Подав руку, Осенка помог военкому сойти с табуретки на пол. Отступив шаг-другой, чтобы охватить взглядом всю линию фронта от полуострова Рыбачий до Черного моря, военком некоторое время размышлял, поджав тонкие губы, потом проговорил:
— Есть основания предполагать, что на юге немецкое командование нанесет главный удар. Куда бы вы думали?.. Я полагаю, в направлении Таганрог — Ростов. Гитлера интересует Кавказ…

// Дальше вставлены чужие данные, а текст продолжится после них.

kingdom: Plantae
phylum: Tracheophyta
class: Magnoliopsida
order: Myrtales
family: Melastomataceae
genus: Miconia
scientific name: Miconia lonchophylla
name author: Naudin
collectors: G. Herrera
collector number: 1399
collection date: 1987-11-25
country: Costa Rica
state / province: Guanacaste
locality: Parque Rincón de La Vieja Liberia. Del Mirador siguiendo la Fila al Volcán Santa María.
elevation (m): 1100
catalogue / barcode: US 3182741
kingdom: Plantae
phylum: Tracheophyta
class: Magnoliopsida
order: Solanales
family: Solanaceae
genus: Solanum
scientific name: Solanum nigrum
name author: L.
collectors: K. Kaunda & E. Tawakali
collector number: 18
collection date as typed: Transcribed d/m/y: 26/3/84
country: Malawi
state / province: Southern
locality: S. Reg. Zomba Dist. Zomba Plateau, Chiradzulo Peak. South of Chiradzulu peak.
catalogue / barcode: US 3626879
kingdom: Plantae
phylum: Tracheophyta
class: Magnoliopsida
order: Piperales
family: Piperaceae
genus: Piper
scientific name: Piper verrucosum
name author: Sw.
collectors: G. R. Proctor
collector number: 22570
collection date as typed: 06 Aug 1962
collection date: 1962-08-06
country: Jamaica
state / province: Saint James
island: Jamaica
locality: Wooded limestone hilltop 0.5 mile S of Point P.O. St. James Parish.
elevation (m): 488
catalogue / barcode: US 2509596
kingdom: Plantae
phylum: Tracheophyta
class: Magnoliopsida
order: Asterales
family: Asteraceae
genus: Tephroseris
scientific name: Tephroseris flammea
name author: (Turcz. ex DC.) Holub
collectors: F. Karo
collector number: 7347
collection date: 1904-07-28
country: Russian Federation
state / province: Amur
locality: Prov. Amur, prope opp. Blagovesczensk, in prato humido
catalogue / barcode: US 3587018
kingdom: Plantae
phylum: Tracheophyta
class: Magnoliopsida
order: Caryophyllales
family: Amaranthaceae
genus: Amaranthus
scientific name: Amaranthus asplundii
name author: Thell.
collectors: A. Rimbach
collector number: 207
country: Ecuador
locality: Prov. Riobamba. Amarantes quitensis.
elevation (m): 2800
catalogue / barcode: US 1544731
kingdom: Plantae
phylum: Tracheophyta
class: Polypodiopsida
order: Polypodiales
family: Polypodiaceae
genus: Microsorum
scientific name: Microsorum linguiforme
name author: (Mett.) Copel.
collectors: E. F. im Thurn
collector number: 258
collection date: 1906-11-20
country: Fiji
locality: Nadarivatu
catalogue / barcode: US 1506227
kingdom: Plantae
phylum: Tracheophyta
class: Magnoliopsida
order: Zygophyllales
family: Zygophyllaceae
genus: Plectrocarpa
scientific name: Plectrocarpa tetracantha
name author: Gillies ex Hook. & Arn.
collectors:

Чистенький, бумажно-бледный в своем потертом диагоналевом кителе, он не отрывал глаз от карты, заложив за спину руку с газетой, и вдруг всем легким телом повернулся к Осенке.
— Вчера было сообщение: наши войска оставили Полтаву. После Киева Полтава. — И строго, как бы делая выговор, продолжил: — Фронт против Германии со всеми ее сателлитами держим мы одни — мы, Советский Союз!
— То ест правда, — тихо сказал Осенка. — Потому мы, поляки, здесь, у вас.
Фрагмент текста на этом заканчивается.